We have narrowed our search to five growth stocks that have solid upside left for 2024. These stocks have witnessed positive earnings estimate revisions in the last 60 days. Each of our picks carries a Zacks Rank #1 (Strong Buy) and has a Growth Score A. You can see the complete list of today’s Zacks #1 Rank stocks here.

The chart below shows the price performance of our five picks in the past month.

Zacks Investment Research
Image Source: Zacks Investment Research

AppLovin Corp. (APP - Free Report) is engaged in building a software-based platform for mobile app developers to enhance the marketing and monetization of their apps in the United States and internationally. APP provides a technology platform that enables developers to market, monetize, analyze and publish their apps.

AppLovin has an expected revenue and earnings growth rate of 31.7% and more than 100%, respectively, for the current year.
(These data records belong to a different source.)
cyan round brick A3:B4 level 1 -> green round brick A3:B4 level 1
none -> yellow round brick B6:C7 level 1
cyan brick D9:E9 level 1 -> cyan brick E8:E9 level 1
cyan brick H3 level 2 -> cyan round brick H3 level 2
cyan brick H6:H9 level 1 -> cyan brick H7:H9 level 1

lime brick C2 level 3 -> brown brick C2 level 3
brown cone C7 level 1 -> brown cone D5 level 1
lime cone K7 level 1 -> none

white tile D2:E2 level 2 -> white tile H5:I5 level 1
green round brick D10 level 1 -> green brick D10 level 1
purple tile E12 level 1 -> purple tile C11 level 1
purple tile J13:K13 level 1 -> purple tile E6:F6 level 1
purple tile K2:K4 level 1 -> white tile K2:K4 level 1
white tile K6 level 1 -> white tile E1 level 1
The Zacks Consensus Estimate for current-year earnings has improved 16.5% over the last 60 days.

Datadog Inc. (DDOG - Free Report) has been benefiting from strength in customer demand for offerings in modern observability, cloud security, software delivery and cloud service management. DDOG had 3,340 customers with an annual run rate of $100K or more at the end of the last reported quarter.

DDOG’s dollar-based retention rate was in the mid-110s in the first quarter as customers increased their usage and adopted more products. Besides an expanding portfolio, contributions from a solid cloud partner base, including Google Cloud, Microsoft Azure and Amazon Web Services, remain the key growth drivers of DDOG.
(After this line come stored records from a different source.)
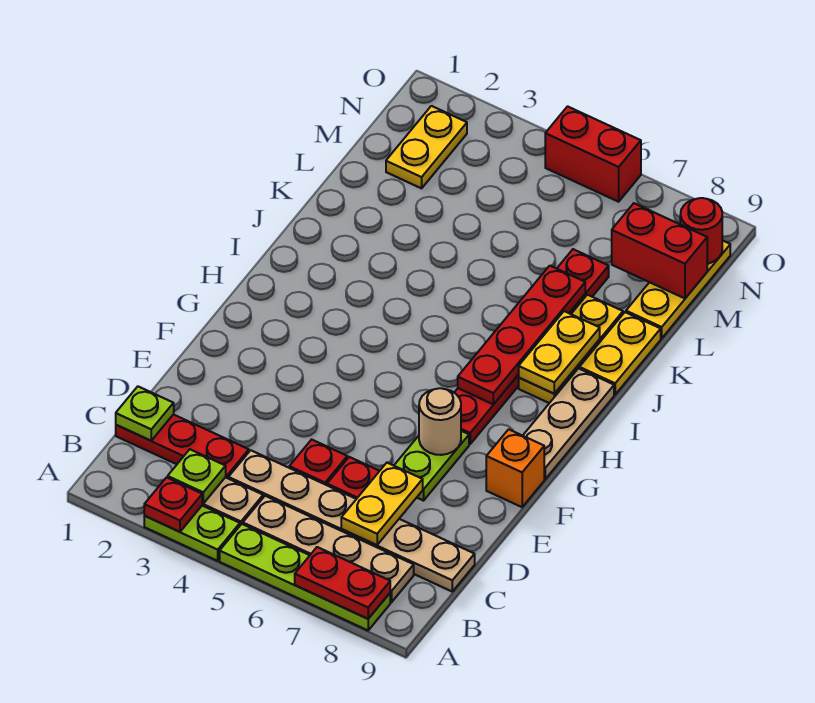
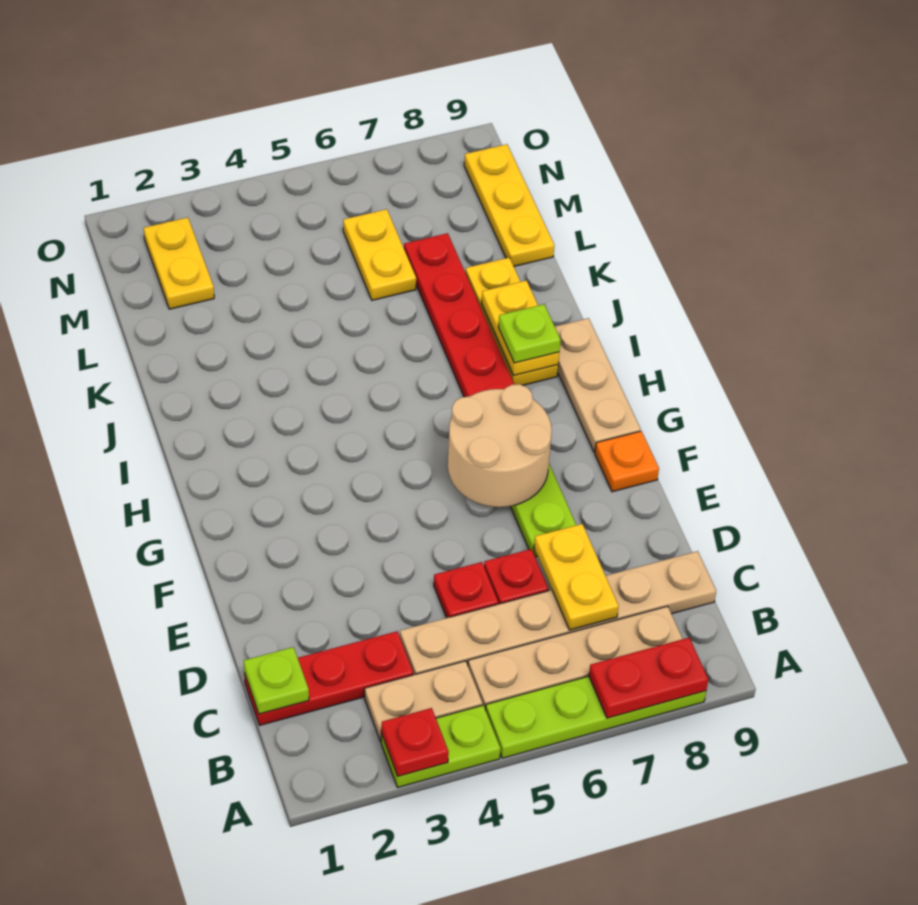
lime plate B3 level 2 -> lime plate I8 level 3
tan round brick F7 level 2 -> tan round brick F6:G7 level 2
orange brick F9 level 1 -> orange plate F9 level 1
red plate H7:K7 level 2 -> none
yellow plate J9:K9 level 1 -> yellow plate L6:M6 level 1
red brick M8:M9 level 2 -> none
red round brick N9 level 2 -> none
red brick O5:O6 level 1 -> none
Datadog has an expected revenue and earnings growth rate of 22.1% and 16.7%, respectively, for the current year. The Zacks Consensus Estimate for current-year earnings has improved 8.5% over the last 60 days.

monday.com Ltd. (MNDY - Free Report) develops software applications in the United States, Europe, the Middle East, Africa, and internationally. MNDY provides Work OS, a cloud-based visual work operating system that consists of modular building blocks used and assembled to create software applications and work management tools.

MNDY also offers product solutions for work management, sales CRM, software development verticals, business development, presale, and customer success services. MNDY serves organizations, educational or government institutions, and distinct business units of an organization.

monday.com has an expected revenue and earnings growth rate of 29.5% and 23.8%, respectively, for the current year. The Zacks Consensus Estimate for current-year earnings has improved 19.3% over the last 60 days.

Zscaler Inc. (ZS - Free Report) is benefiting from the rising demand for cyber-security solutions due to the slew of data breaches. The increasing demand for privileged access security on digital transformation and cloud-migration strategies is a key growth driver for ZS.

A strong presence across verticals, such as banking, insurance, healthcare, public sector, pharmaceuticals, telecommunications services and education, safeguards ZS from the negative impacts of the ongoing macroeconomic headwinds. AS’ portfolio expansion through acquisitions with the likes of Avalor, Canonic Security and ShiftRight is praiseworthy.

Zscaler has an expected revenue and earnings growth rate of 32.4% and 67%, respectively, for the current year (ending July 2024). The Zacks Consensus Estimate for current-year earnings has improved 0.7% over the last 30 days.

Williams-Sonoma Inc. (WSM - Free Report) is benefiting from its e-commerce business, B2B initiative and expansion plans. In the quarter, WSM’s margins rose owing to a solid operating model, including full-price selling and supply-chain efficiencies. The B2B segment grew 10% year-over-year, driving record-breaking demand.

WSM witnessed continued growth for its existing large project customers. Although the ongoing softness in the housing market and increase in occupancy costs are concerns, WSM is optimistic about the B2B segment, which is less affected by housing market fluctuations.

Williams-Sonoma has an expected revenue and earnings growth rate of 0.1% and 8.3%, respectively, for the current year (ending January 2025). The Zacks Consensus Estimate for current-year earnings has improved 1% over the last 30 days.